Lo semejante conoce lo semejante. El alma del hombre, así como “da el ser” al cuerpo que ella posee, y da sentido y existencia a todos sus actos, justo como si fuera un dios que llevamos con nosotros, es un alma que conoce llevando las cosas “a su propio terreno”: el de la inmaterialidad. El alma, siendo inmaterial, “inmaterializa” todo lo físico para acomodarlo al modo propio de la inteligencia humana. Es una verdad muy hermosa y muy profunda: conocemos lo bello y lo bueno, así como lo verdadero del mundo, inicialmente, cuando recibimos impacto. Es penetrándonos tales cosas valiosas por medio de los sentidos, que esperan esparcidos por lo ancho y largo de nuestro cuerpo. Pero este impacto penetrante sólo es el comienzo: el alma –que es inmaterial en su naturaleza- abstrae y desmaterializa las cosas que, si ya son sumamente valiosas en su condición de compuesto (todas las de la naturaleza lo son: materia y forma, cuerpo y alma, esencia y existencia), aún más lo van a ser para el alma que conoce. Pues el alma, como principio de vida, es vida más intensa y refulgente cuando conoce, esto es, cuando arroja su luz sobre el aspecto formal y esencial de la cosa, haciéndolo suyo con la mente cognoscente, que es semejante a ese aspecto poseído.

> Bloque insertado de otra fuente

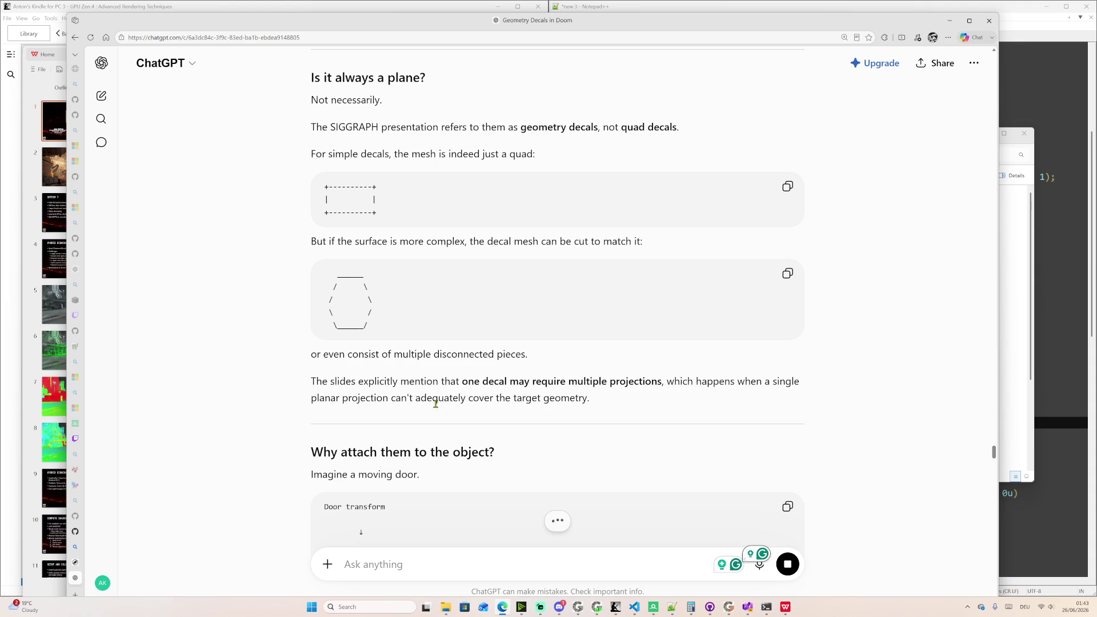
Step: Read the new short answer, highlighting 'UVs', 'satisfy that property' and the text through 'Let's unpack why'
scroll(566, 412, "down", 15)
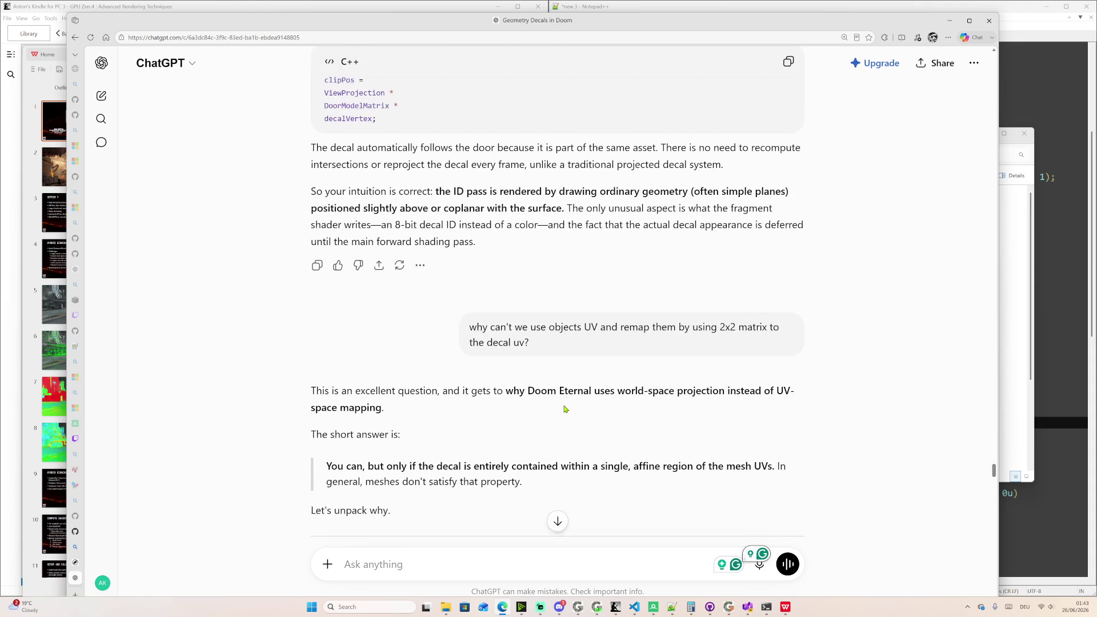
scroll(564, 402, "up", 4)
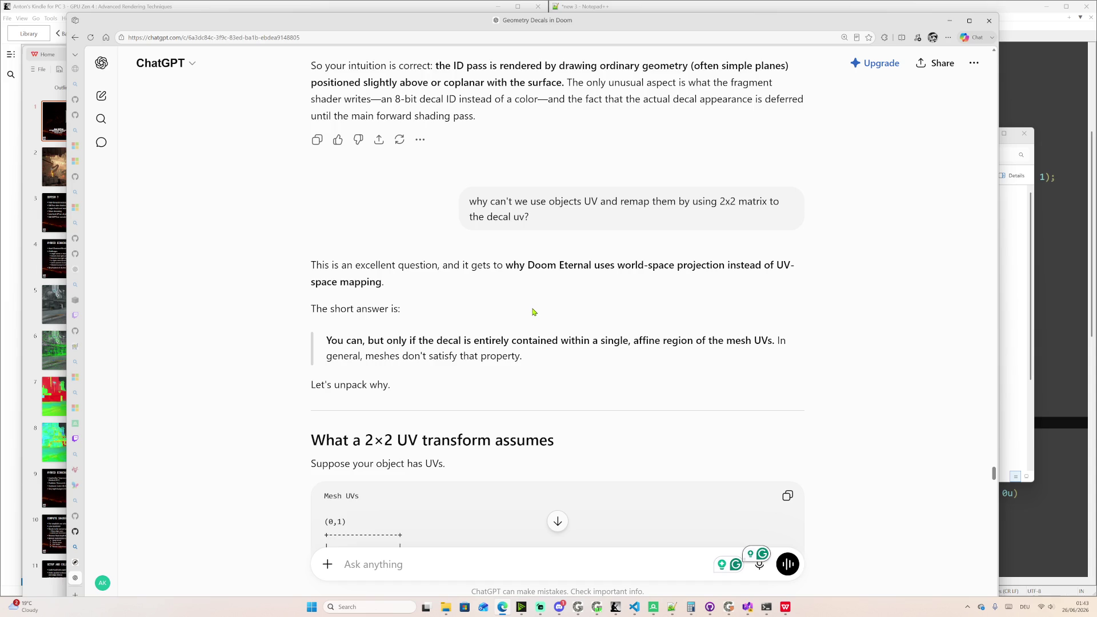
scroll(533, 311, "down", 1)
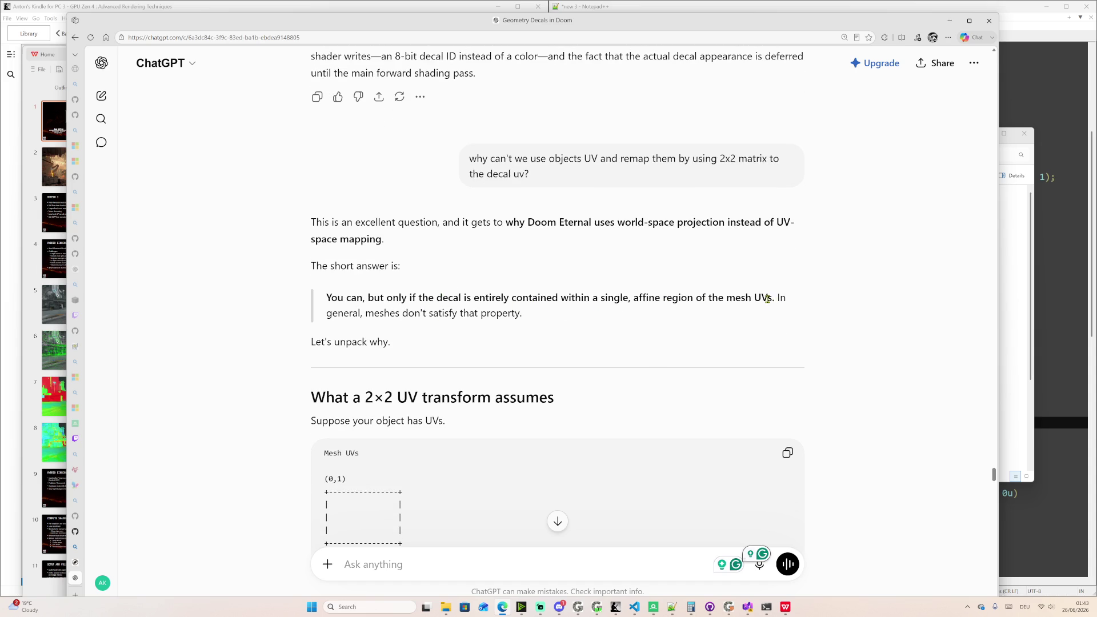
left_click_drag(754, 297, 773, 297)
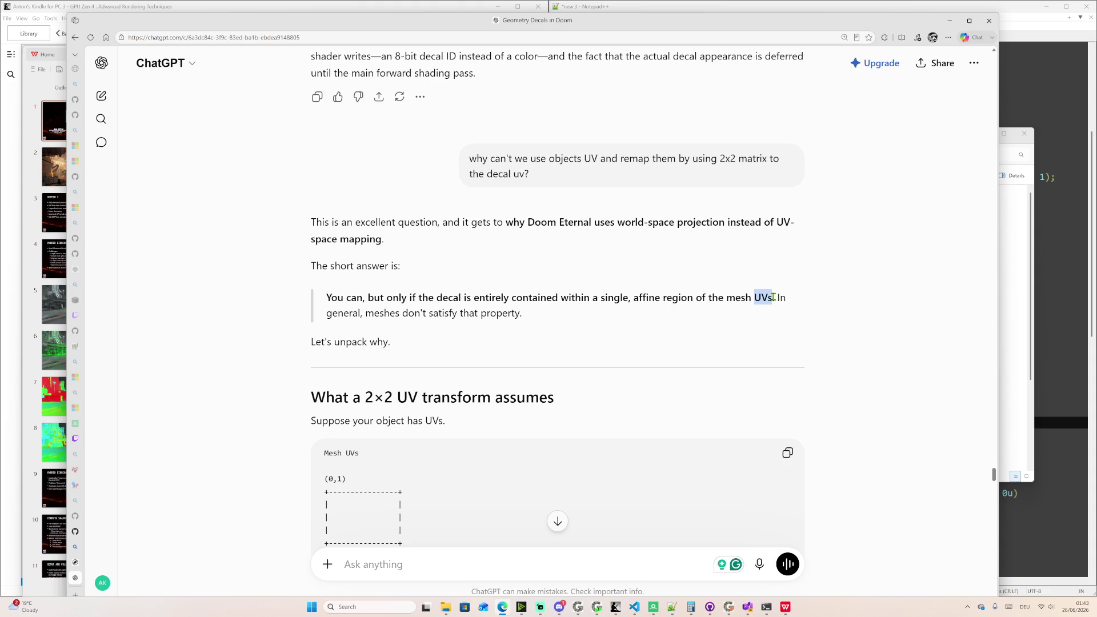
left_click(774, 297)
left_click_drag(428, 315, 523, 323)
left_click(525, 324)
left_click_drag(445, 342, 346, 298)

El alma de la persona no pierde nada al darse, amando y conociendo. Es inmaterial, no se desgasta. La linterna, que es foco material de una luz artificial, pierde luminosidad al ir perdiendo baterías y al haber ido derramando la energía prestada por la batería. La energía es que es poseída por el aparato, y que en forma de luz nos puede “dar” es aquella y sólo aquella que le ha sido prestada artificialmente. Pero quien da cosas del alma no pierde con los regalos: la ciencia del maestro pasa al discípulo, y al maestro no se le “agotan las pilas” de su ciencia por el mero hecho de traspasársela al discípulo. Donde hay ciencia verdadera, y verdaderos maestros y discentes, se da el milagro de los panes y los peces: de unas pocas mentes esclarecidas pasamos a miles, si el proceso de repartimiento de ciencia es auténtico.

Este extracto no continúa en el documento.